The aim of ‘Spark of Interest – the First World War’ is to reinvigorate an interest amongst students in the First World War, using different themes and angles to approach the topic or expand on what they already know. The day comprises of short, well researched talks by ERO experts and guests. All talks will include primary sources.
Cost: £10 per student. One teacher/adult supervisor free per 10 students. Additional adults £10 each. Bookings can be taken for whole classes or for smaller groups.
Students from years 7-11 should be accompanied by a teacher. A level students may attend on their own.
How to book: please e-mail email@example.com or telephone 03330132500
You can also download our FREE First World War resource pack to start using Essex primary sources in your classroom.
Students can browse the temporary exhibition by The Last Poppy Project, which tells the story of individuals, families and communities during the First World War using local sources. Early birds can hear about the origins of the poppy as a symbol of the First World War and subsequent conflicts.
9.30-10.30 Richard Knight – Introduction to the First World War
At one hour this will be the longest talk of the day and equip students with an introduction or reminder of the events of the First World War, with a particular focus on the army and trench warfare. The talk is illustrated by a wealth of real and accurate replica artefacts from the era.
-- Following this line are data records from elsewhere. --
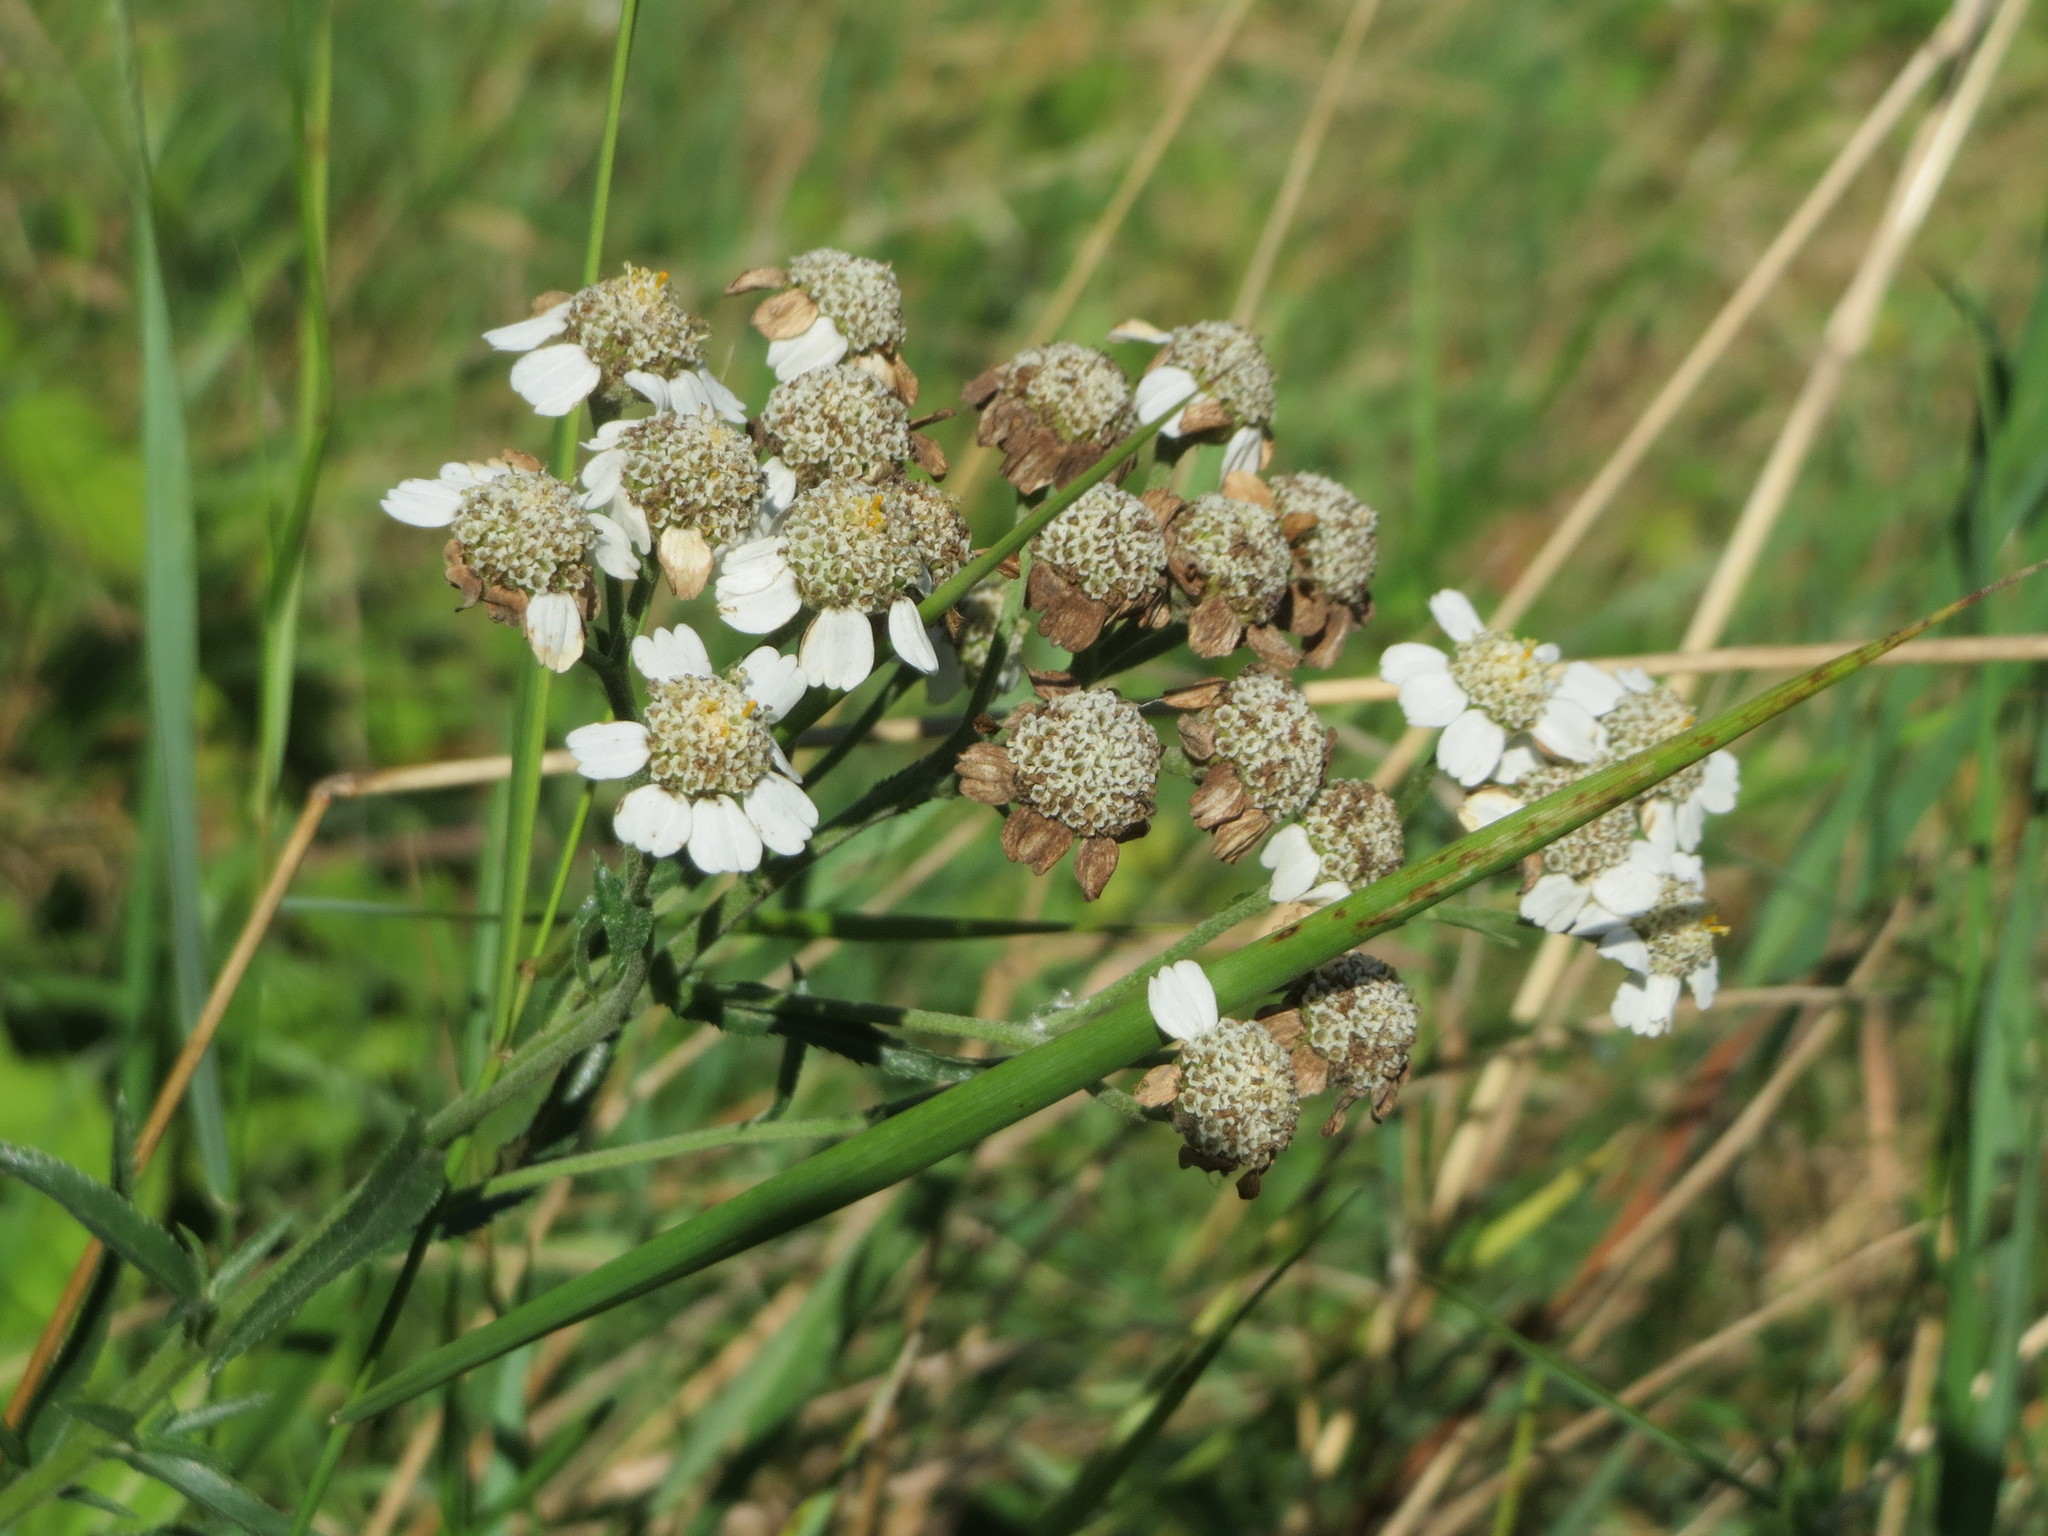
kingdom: Plantae
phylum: Tracheophyta
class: Magnoliopsida
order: Asterales
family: Asteraceae
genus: Achillea
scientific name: Achillea ptarmica
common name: Sneezeweed
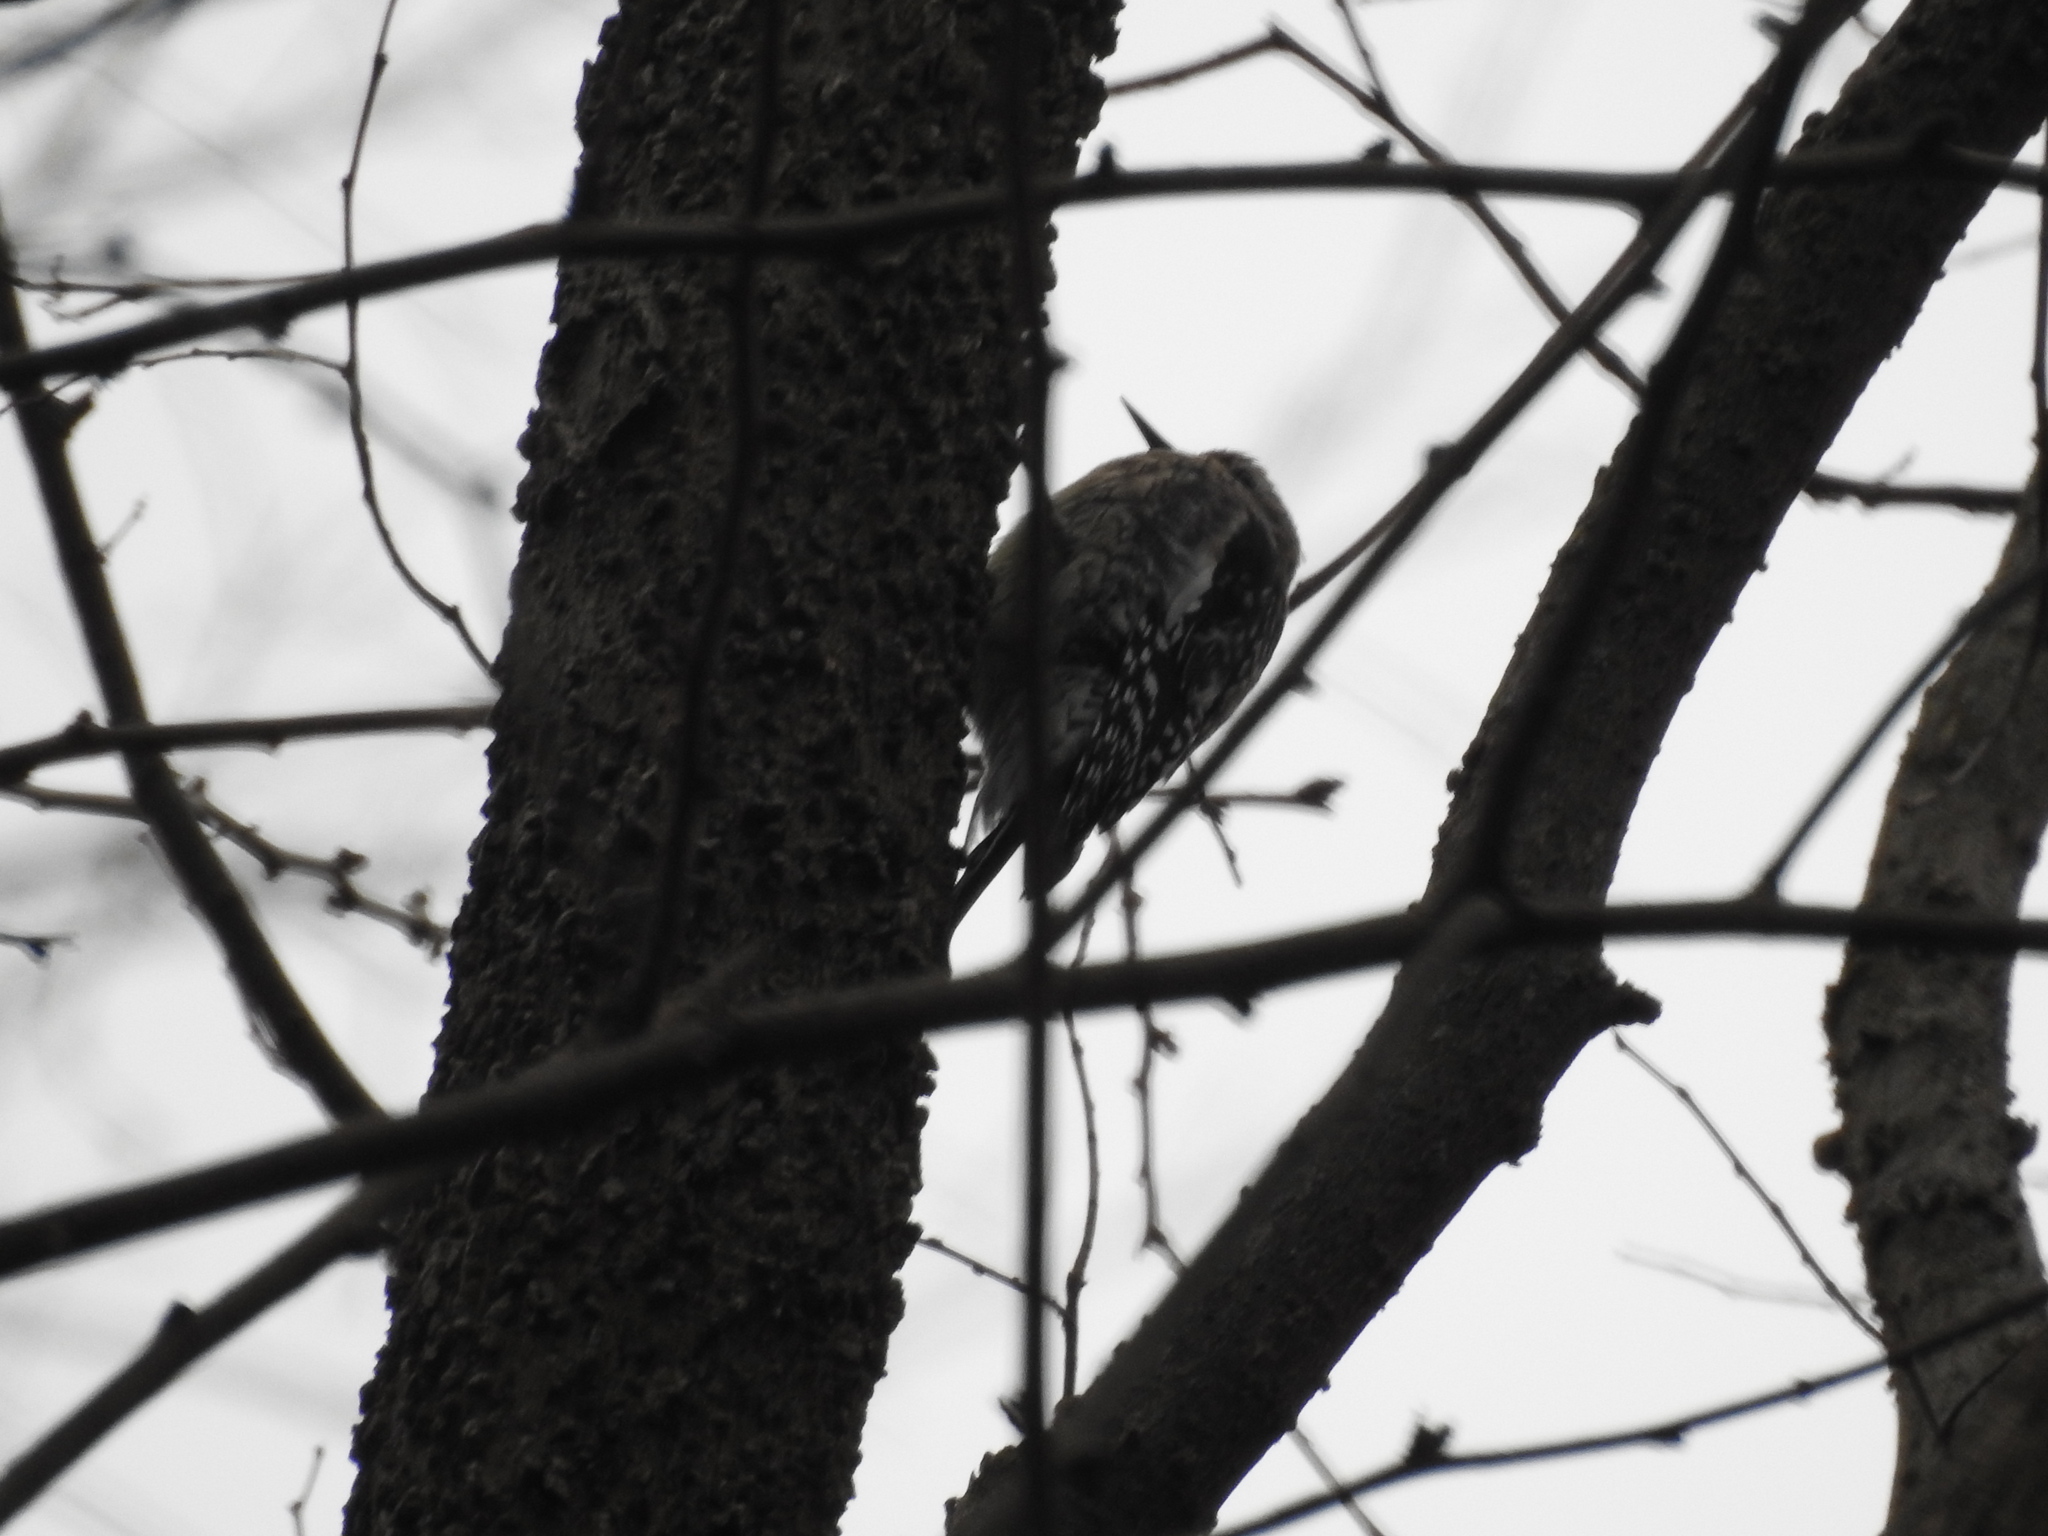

Carefully documenting his life Colonel Whitmore collected newspaper cuttings and took photographs. This wealthy and influential man strongly encouraged other members of his community to join the fight in the First World War in the beginning. He saw action himself – was shot twice and suffered shellshock. Through his story students can see the successes and regrets of this interesting, compassionate gentleman.
11.15-11.45 Grahame Harris – Aliens in Essex
The story of Essex residents perceived as ‘the enemy’ during the First World War.
11.45-12.15 Valina Bowman-Burns – War in the Air
Technology took leaps forward in the First World War and the newly invented aeroplane, previously the plaything of the rich and reckless, evolved into the reconnaissance, fighter and bomber that changed how wars were fought.
12.45-1.15 Martin Astell – First World War Recorded
Using the sound archive students will hear the recorded memories of people who lived through the First World War, including stories of zeppelin crashes and the first air raids.
1.15-1.45 Lawrence Barker – “INVASION! Though possible is somewhat improbable”
The words of a First World War poster alert the residents of coastal regions of Essex to their proximity to the Western Front. Students will be shown lesser known sources that tell us about the planning and preparations that were put in case of invasion.